Formed in 2010, the Urban Sustainability Research Group is devoted to developing and fostering an integrated, holistic vision for urban sustainability and resilience. This research emphasis stems from the conviction that to mitigate (and adapt to) climate change and to address global ecological crises, we need to fundamentally reshape and redesign our urban areas–where more than half of the world’s population already lives, works, and consumes.
The current research undertaken by the group focuses on four major themes: 1) Urban Resilience: 2) Urban-Rural Resource and Commodity Flows: 3) Green Infrastructure; and 4) Political-Industrial Ecology. This research is supported by a range of institutions and agencies, including the National Science Foundation, the National Aeronautics and Space Administration (NASA), and the National Institute of Food and Agriculture (NIFA).
Joshua Newell from the School of Natural Resources and Environment leads the research group, which includes Ph.D., Master’s and undergraduate students, with strong support from affiliate faculty such as Ming Xu . The Research Group is closely aligned with the Center for Sustainable Systems, where Newell and Xu are also core faculty.
For general inquiries and more information, please contact Dana Wall at email@example.com.
With the dramatic growth of urban areas and the majority of the world’s population now living in urban settings, cities have become dominant demand drivers in global resource cycles. Globalization processes have intertwined cities with distant places and spaces through system interactions that include the exchange of food, energy, water, materials, capital, and the like. City and ‘hinterland’ have become highly interconnected and interdependent at multiple spatial, temporal, and jurisdictional scales. Cities are increasingly evolving into agglomerated networks of polycentric urban regions, often referred to as megaregions that are spread over large territories with interdependent infrastructure, transportation networks, economies, ecologies, cultures, labor markets, infrastructure, and land use systems. Vast territories of land dedicated to the production, extraction, processing and transportation of materials and resources and their associated networks can no longer be seen as external to urban development, but need to be considered part of the urban “system”.
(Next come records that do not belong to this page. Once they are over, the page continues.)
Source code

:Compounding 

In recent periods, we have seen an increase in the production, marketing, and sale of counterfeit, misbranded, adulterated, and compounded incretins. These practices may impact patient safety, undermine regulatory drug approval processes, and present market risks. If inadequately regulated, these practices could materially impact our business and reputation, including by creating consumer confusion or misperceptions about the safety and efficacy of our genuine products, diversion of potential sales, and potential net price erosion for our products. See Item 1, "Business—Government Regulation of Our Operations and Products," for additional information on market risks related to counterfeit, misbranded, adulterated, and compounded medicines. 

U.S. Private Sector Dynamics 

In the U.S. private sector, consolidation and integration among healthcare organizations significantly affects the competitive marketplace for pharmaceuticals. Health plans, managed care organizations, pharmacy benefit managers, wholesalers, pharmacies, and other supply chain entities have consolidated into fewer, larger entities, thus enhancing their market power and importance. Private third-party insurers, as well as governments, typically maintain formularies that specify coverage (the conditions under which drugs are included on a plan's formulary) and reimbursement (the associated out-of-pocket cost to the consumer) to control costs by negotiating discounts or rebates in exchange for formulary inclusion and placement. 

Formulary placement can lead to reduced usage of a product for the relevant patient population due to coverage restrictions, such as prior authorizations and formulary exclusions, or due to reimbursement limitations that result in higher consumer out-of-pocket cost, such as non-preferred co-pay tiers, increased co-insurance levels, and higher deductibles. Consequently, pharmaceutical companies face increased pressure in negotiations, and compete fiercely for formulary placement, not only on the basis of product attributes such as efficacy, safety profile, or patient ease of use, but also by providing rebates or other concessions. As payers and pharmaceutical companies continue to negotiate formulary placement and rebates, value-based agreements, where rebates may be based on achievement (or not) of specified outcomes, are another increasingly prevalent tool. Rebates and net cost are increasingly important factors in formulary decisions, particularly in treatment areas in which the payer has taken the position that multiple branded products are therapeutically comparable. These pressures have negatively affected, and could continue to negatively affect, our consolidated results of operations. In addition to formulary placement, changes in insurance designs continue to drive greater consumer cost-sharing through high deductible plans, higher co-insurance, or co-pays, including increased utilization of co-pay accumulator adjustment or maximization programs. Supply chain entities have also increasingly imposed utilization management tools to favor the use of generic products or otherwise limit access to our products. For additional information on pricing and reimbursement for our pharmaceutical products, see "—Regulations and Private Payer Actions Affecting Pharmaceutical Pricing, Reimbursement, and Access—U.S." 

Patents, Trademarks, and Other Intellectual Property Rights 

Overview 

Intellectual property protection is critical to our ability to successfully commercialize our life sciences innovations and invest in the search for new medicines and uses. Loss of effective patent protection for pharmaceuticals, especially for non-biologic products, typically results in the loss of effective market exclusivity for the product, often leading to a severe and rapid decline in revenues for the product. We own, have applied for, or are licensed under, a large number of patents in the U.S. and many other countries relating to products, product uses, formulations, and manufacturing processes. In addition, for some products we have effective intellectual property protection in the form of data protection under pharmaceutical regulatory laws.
Thus, cities are complex, adaptive, emergent systems composed of sub-systems—built environment, metabolic flows, governance networks, and social dynamics—that themselves are multi-scalar, networked, and often strongly coupled. Addressing urban sustainability issues in a thoughtful and integrated way, therefore, requires combining disciplinary-bound strengths and perspectives. Differences in epistemology and disciplinary culture can make this synthesis a challenge, but it is necessary to develop a deeper understanding of nature-society interactions; to enable cross-fertilization of novel theories, methods, and approaches; and to provide innovative and transformative responses to societal problems.
Students seeking a field of study committed to the intersection of the built and natural environments will find the work of URSG both fascinating and fulfilling. Not only are there opportunities to work with the Group, but the University of Michigan’s School of Natural Resources and Environment also offers a variety of courses to facilitate an interest in urban sustainability.